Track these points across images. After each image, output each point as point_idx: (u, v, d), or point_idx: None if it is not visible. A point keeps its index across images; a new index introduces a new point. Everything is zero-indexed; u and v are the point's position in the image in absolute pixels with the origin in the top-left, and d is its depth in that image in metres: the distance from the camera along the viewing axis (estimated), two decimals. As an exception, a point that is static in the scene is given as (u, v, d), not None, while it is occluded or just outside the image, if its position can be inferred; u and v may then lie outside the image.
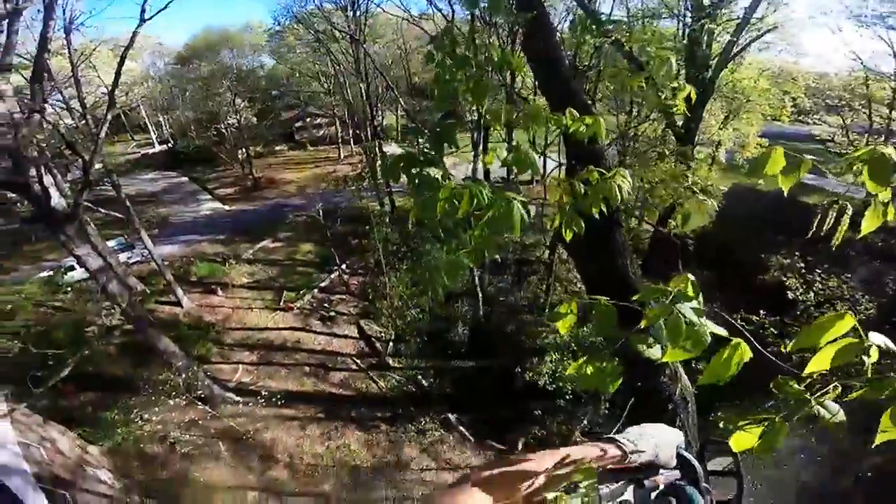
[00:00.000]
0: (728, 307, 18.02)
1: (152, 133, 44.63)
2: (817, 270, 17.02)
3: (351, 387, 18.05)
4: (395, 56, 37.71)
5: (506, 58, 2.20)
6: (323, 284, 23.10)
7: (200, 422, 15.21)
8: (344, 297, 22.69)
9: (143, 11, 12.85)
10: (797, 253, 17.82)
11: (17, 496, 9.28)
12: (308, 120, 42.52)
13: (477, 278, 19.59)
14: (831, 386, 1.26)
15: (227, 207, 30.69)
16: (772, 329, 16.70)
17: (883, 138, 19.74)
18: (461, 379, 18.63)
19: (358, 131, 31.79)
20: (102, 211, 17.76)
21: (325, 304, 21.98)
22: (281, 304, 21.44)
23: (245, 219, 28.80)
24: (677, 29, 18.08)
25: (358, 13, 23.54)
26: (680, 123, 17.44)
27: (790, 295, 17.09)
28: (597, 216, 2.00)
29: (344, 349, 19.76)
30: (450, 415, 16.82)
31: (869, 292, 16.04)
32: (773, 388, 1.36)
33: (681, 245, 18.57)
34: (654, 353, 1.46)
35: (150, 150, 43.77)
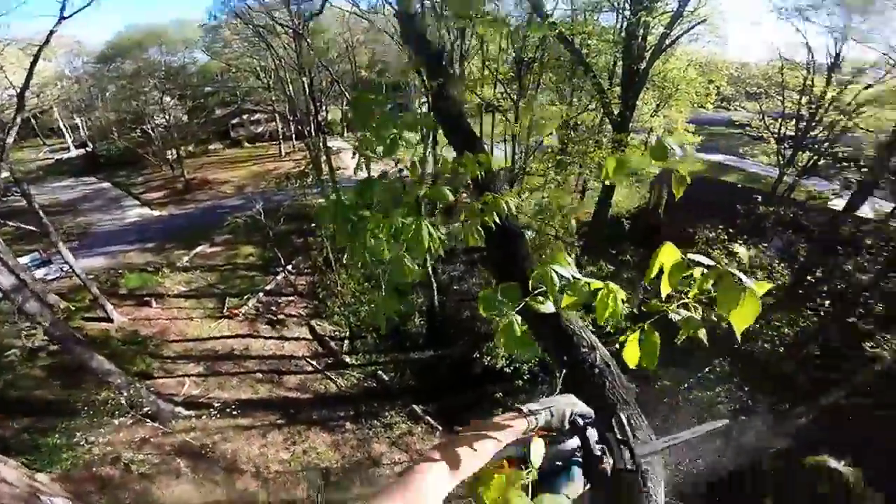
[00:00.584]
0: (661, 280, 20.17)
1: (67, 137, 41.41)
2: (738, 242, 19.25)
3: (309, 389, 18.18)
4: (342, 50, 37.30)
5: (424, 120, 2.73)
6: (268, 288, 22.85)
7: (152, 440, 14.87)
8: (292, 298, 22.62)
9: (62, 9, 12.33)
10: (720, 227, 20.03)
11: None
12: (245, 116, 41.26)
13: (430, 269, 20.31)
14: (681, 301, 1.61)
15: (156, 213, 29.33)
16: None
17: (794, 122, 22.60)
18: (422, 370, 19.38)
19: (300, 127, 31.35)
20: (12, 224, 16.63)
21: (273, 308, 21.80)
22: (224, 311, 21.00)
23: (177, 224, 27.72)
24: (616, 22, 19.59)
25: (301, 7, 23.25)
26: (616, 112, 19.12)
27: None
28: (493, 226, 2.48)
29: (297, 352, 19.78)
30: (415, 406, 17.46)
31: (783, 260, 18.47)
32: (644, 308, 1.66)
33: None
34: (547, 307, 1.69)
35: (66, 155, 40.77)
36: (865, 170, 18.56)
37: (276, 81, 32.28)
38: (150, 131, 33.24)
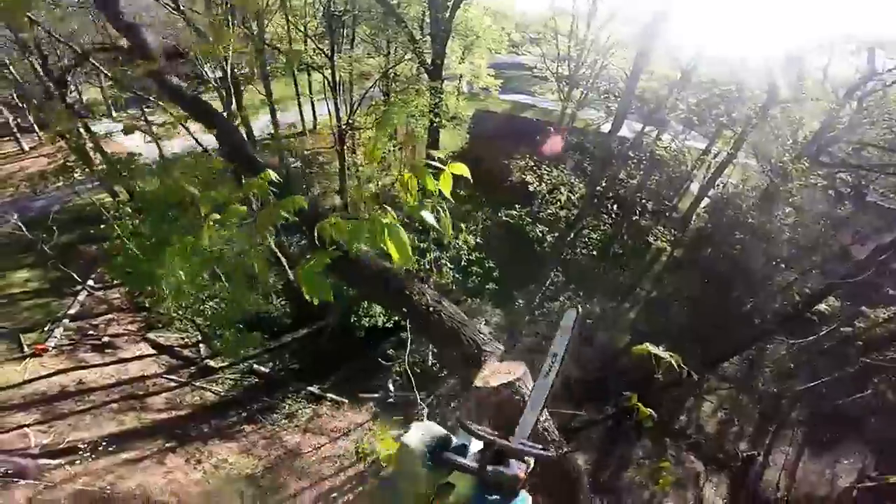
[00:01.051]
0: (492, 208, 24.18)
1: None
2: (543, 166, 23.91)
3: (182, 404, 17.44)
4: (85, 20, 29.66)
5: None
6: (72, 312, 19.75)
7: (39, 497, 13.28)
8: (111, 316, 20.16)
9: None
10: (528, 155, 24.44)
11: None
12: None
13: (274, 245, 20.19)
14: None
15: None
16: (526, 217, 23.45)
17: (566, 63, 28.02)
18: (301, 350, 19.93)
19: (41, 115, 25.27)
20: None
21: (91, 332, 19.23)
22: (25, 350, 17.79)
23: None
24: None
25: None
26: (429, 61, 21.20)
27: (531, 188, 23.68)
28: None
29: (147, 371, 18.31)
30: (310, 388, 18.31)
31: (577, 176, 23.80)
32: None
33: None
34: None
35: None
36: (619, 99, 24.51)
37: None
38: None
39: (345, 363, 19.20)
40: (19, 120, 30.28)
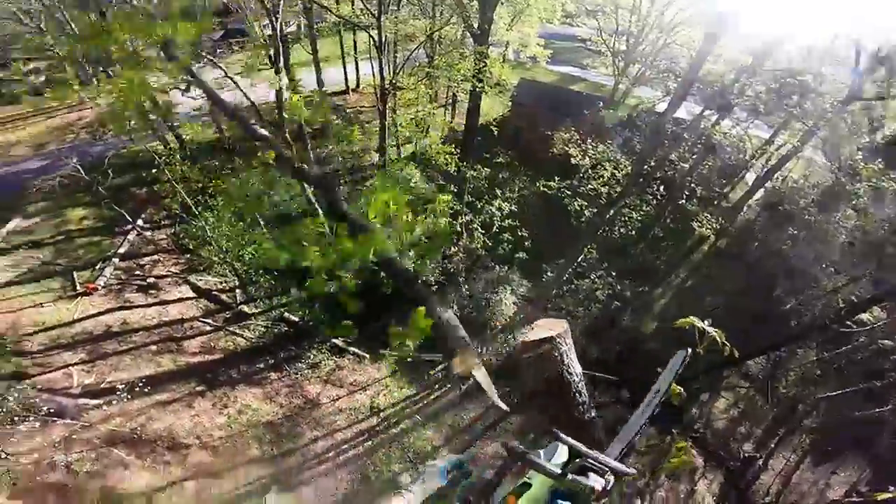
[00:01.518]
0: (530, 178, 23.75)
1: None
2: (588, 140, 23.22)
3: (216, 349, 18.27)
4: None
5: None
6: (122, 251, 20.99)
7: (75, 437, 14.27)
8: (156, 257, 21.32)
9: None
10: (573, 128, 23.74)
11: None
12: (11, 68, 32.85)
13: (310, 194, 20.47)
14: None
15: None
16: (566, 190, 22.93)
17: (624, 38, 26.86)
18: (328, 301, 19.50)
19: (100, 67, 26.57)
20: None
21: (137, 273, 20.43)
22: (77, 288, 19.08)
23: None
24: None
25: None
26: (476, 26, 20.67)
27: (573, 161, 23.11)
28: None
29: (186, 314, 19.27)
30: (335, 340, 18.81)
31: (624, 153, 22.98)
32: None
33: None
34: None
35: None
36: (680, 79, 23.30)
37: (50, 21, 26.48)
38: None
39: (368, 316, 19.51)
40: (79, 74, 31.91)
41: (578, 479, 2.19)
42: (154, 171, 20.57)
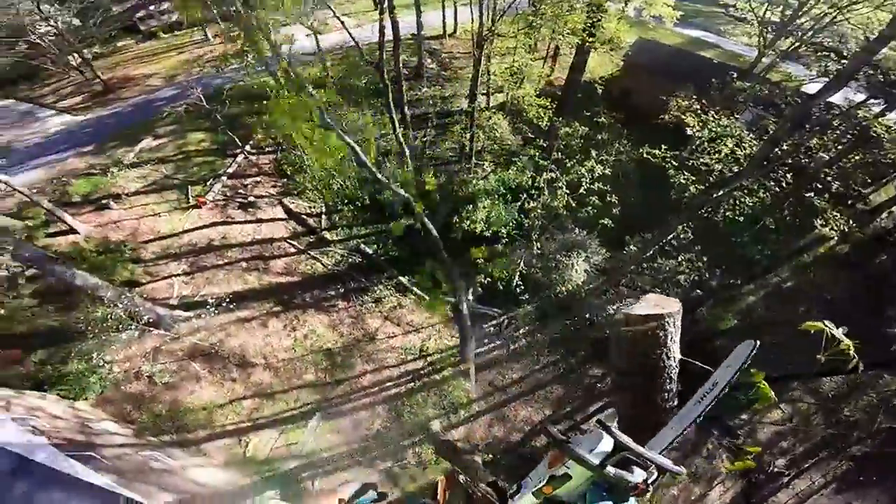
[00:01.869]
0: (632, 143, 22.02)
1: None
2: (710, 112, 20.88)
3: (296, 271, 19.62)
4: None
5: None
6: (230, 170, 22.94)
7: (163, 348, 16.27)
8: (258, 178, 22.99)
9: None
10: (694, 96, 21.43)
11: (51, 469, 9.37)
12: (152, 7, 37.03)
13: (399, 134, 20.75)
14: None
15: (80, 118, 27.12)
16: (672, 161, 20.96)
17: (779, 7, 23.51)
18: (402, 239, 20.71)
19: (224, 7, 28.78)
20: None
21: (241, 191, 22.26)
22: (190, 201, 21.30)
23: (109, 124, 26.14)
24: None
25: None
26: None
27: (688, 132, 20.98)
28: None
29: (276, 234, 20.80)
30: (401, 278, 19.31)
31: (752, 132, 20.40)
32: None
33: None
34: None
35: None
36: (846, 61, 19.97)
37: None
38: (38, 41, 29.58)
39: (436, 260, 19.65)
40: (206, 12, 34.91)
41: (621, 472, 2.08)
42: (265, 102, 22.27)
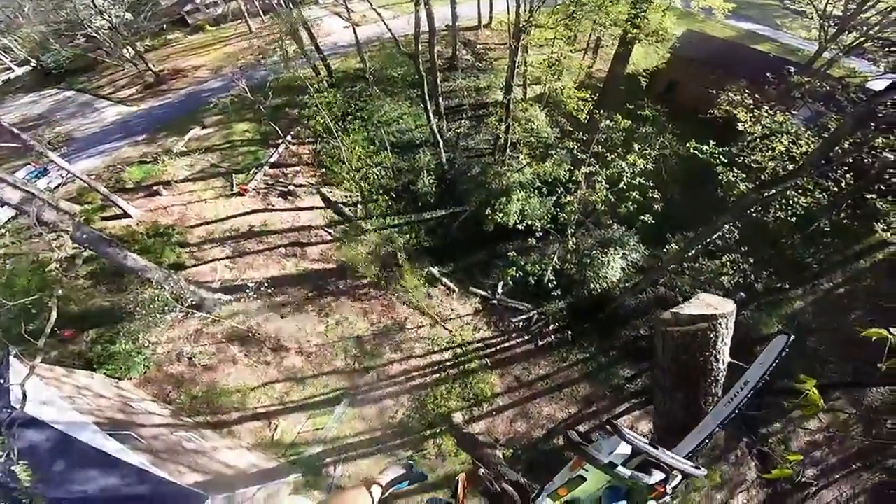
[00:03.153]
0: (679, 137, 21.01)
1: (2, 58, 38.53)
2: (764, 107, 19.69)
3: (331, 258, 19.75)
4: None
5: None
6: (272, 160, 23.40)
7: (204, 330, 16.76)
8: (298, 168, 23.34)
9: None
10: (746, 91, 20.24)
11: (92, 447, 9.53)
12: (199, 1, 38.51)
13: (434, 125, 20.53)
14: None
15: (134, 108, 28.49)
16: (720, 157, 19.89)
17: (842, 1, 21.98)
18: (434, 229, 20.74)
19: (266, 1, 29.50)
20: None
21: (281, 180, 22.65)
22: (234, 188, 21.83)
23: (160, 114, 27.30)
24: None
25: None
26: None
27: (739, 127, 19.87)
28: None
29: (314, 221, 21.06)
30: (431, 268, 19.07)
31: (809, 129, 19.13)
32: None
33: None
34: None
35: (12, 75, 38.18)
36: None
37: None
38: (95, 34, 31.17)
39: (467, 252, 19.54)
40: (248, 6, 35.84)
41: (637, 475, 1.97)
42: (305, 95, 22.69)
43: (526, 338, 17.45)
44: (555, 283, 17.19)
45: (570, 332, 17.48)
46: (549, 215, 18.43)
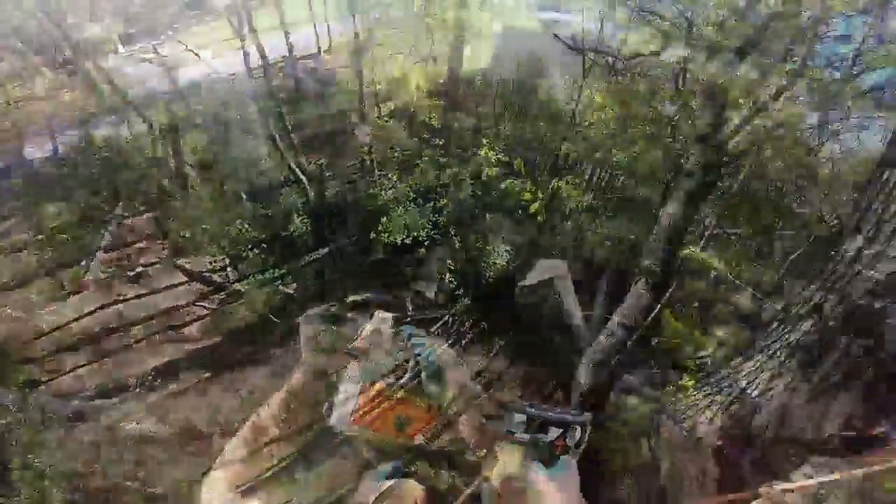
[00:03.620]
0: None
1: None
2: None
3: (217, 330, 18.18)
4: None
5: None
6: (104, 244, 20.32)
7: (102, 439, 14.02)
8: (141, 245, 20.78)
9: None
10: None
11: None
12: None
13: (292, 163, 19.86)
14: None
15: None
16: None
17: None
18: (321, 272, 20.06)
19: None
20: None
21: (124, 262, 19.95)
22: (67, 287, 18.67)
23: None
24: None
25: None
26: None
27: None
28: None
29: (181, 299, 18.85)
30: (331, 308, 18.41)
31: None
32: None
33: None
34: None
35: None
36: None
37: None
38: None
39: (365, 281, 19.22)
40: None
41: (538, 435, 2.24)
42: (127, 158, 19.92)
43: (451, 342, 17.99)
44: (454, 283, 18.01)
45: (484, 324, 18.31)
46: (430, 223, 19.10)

--------------------

WHAT THE TASK REQUIRES:
Retype the listing above exactly, pictures excluded.

SOLUTION TO THIS TASK:
Track these points across images. After each image, output each point as point_idx: (u, v, d), or point_idx: None if it is not visible. A point keeps its index across images; a new index introduces a new point. Everything is zero-indexed; u and v are the point's position in the image in absolute pixels with the origin in the top-left, and d is its depth in that image in metres: the distance from the camera along the viewing axis (estimated), two decimals. As an exception, a point that is static in the scene is given as (u, v, d), not None, while it is occluded or just outside the image, if its position can be inferred; u and v may then lie outside the image.
[00:00.000]
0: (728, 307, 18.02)
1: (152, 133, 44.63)
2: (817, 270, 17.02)
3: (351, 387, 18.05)
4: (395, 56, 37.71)
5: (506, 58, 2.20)
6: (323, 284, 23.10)
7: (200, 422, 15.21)
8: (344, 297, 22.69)
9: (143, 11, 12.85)
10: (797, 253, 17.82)
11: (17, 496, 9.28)
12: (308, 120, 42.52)
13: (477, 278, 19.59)
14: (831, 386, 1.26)
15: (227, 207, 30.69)
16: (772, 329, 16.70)
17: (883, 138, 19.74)
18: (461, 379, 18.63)
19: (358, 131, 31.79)
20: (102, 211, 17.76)
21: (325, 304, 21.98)
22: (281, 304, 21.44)
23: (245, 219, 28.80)
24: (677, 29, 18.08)
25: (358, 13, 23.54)
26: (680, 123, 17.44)
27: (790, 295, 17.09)
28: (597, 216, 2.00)
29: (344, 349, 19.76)
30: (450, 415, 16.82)
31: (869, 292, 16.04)
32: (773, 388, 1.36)
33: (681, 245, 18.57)
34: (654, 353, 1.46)
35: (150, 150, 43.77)
[00:00.584]
0: (661, 280, 20.17)
1: (67, 137, 41.41)
2: (738, 242, 19.25)
3: (309, 389, 18.18)
4: (342, 50, 37.30)
5: (424, 120, 2.73)
6: (268, 288, 22.85)
7: (152, 440, 14.87)
8: (292, 298, 22.62)
9: (62, 9, 12.33)
10: (720, 227, 20.03)
11: None
12: (245, 116, 41.26)
13: (430, 269, 20.31)
14: (681, 301, 1.61)
15: (156, 213, 29.33)
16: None
17: (794, 122, 22.60)
18: (422, 370, 19.38)
19: (300, 127, 31.35)
20: (12, 224, 16.63)
21: (273, 308, 21.80)
22: (224, 311, 21.00)
23: (177, 224, 27.72)
24: (616, 22, 19.59)
25: (301, 7, 23.25)
26: (616, 112, 19.12)
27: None
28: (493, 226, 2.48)
29: (297, 352, 19.78)
30: (415, 406, 17.46)
31: (783, 260, 18.47)
32: (644, 308, 1.66)
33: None
34: (547, 307, 1.69)
35: (66, 155, 40.77)
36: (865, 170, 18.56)
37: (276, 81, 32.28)
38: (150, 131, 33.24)
[00:01.051]
0: (492, 208, 24.18)
1: None
2: (543, 166, 23.91)
3: (182, 404, 17.44)
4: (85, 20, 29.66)
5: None
6: (72, 312, 19.75)
7: (39, 497, 13.28)
8: (111, 316, 20.16)
9: None
10: (528, 155, 24.44)
11: None
12: None
13: (274, 245, 20.19)
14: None
15: None
16: (526, 217, 23.45)
17: (566, 63, 28.02)
18: (301, 350, 19.93)
19: (41, 115, 25.27)
20: None
21: (91, 332, 19.23)
22: (25, 350, 17.79)
23: None
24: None
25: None
26: (429, 61, 21.20)
27: (531, 188, 23.68)
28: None
29: (147, 371, 18.31)
30: (310, 388, 18.31)
31: (577, 176, 23.80)
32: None
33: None
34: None
35: None
36: (619, 99, 24.51)
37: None
38: None
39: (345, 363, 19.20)
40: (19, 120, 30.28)
[00:01.518]
0: (530, 178, 23.75)
1: None
2: (588, 140, 23.22)
3: (216, 349, 18.27)
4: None
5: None
6: (122, 251, 20.99)
7: (75, 437, 14.27)
8: (156, 257, 21.32)
9: None
10: (573, 128, 23.74)
11: None
12: (11, 68, 32.85)
13: (310, 194, 20.47)
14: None
15: None
16: (566, 190, 22.93)
17: (624, 38, 26.86)
18: (328, 301, 19.50)
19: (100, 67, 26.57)
20: None
21: (137, 273, 20.43)
22: (77, 288, 19.08)
23: None
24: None
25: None
26: (476, 26, 20.67)
27: (573, 161, 23.11)
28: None
29: (186, 314, 19.27)
30: (335, 340, 18.81)
31: (624, 153, 22.98)
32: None
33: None
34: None
35: None
36: (680, 79, 23.30)
37: (50, 21, 26.48)
38: None
39: (368, 316, 19.51)
40: (79, 74, 31.91)
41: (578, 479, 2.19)
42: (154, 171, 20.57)
[00:01.869]
0: (632, 143, 22.02)
1: None
2: (710, 112, 20.88)
3: (296, 271, 19.62)
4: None
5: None
6: (230, 170, 22.94)
7: (163, 348, 16.27)
8: (258, 178, 22.99)
9: None
10: (694, 96, 21.43)
11: (51, 469, 9.37)
12: (152, 7, 37.03)
13: (399, 134, 20.75)
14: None
15: (80, 118, 27.12)
16: (672, 161, 20.96)
17: (779, 7, 23.51)
18: (402, 239, 20.71)
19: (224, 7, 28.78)
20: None
21: (241, 191, 22.26)
22: (190, 201, 21.30)
23: (109, 124, 26.14)
24: None
25: None
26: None
27: (688, 132, 20.98)
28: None
29: (276, 234, 20.80)
30: (401, 278, 19.31)
31: (752, 132, 20.40)
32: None
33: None
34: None
35: None
36: (846, 61, 19.97)
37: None
38: (38, 41, 29.58)
39: (436, 260, 19.65)
40: (206, 12, 34.91)
41: (621, 472, 2.08)
42: (265, 102, 22.27)
[00:03.153]
0: (679, 137, 21.01)
1: (2, 58, 38.53)
2: (764, 107, 19.69)
3: (331, 258, 19.75)
4: None
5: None
6: (272, 160, 23.40)
7: (204, 330, 16.76)
8: (298, 168, 23.34)
9: None
10: (746, 91, 20.24)
11: (92, 447, 9.53)
12: (199, 1, 38.51)
13: (434, 125, 20.53)
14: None
15: (134, 108, 28.49)
16: (720, 157, 19.89)
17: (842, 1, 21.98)
18: (434, 229, 20.74)
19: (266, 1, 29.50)
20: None
21: (281, 180, 22.65)
22: (234, 188, 21.83)
23: (160, 114, 27.30)
24: None
25: None
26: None
27: (739, 127, 19.87)
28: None
29: (314, 221, 21.06)
30: (431, 268, 19.07)
31: (809, 129, 19.13)
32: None
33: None
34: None
35: (12, 75, 38.18)
36: None
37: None
38: (95, 34, 31.17)
39: (467, 252, 19.54)
40: (248, 6, 35.84)
41: (637, 475, 1.97)
42: (305, 95, 22.69)
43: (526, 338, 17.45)
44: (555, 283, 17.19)
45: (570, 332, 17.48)
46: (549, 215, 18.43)
[00:03.620]
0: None
1: None
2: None
3: (217, 330, 18.18)
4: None
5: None
6: (104, 244, 20.32)
7: (102, 439, 14.02)
8: (141, 245, 20.78)
9: None
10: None
11: None
12: None
13: (292, 163, 19.86)
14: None
15: None
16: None
17: None
18: (321, 272, 20.06)
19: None
20: None
21: (124, 262, 19.95)
22: (67, 287, 18.67)
23: None
24: None
25: None
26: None
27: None
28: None
29: (181, 299, 18.85)
30: (331, 308, 18.41)
31: None
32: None
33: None
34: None
35: None
36: None
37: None
38: None
39: (365, 281, 19.22)
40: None
41: (538, 435, 2.24)
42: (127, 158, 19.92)
43: (451, 342, 17.99)
44: (454, 283, 18.01)
45: (484, 324, 18.31)
46: (430, 223, 19.10)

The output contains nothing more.